# [Items stored from a collection]
═══

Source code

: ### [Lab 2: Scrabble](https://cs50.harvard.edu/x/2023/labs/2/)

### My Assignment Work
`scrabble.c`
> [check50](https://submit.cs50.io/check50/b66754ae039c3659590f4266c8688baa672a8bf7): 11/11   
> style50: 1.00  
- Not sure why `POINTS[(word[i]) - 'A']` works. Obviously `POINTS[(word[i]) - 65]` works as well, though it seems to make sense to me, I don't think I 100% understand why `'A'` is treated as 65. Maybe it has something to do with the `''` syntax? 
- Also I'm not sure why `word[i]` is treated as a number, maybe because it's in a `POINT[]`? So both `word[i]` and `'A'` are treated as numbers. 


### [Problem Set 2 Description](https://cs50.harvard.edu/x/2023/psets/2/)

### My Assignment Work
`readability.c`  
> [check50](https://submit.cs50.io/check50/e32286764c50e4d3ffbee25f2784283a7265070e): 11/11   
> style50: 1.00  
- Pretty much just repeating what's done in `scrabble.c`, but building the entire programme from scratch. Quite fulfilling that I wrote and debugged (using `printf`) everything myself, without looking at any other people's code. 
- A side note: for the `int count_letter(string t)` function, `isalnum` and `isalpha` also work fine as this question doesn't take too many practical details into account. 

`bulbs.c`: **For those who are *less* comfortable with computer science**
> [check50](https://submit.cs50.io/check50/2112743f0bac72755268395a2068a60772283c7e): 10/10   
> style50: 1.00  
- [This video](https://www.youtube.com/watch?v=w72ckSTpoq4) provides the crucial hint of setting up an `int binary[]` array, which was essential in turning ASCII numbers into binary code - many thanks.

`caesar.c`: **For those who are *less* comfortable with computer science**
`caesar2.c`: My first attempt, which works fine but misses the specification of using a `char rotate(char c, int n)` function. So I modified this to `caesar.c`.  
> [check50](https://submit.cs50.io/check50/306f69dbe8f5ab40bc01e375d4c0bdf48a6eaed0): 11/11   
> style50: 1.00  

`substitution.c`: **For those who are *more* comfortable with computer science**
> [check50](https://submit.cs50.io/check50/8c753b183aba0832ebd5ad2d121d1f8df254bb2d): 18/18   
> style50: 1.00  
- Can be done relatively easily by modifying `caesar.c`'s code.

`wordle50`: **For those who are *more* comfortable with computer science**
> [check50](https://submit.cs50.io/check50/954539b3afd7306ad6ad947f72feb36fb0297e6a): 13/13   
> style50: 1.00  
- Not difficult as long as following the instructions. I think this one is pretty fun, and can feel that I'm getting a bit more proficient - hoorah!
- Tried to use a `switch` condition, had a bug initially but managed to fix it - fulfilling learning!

═══

# [REQUIRED WORK]
Please report each line in the entries above that contains the string "less".

# [REPLY TO THE EXERCISE]
`bulbs.c`: **For those who are *less* comfortable with computer science**
`caesar.c`: **For those who are *less* comfortable with computer science**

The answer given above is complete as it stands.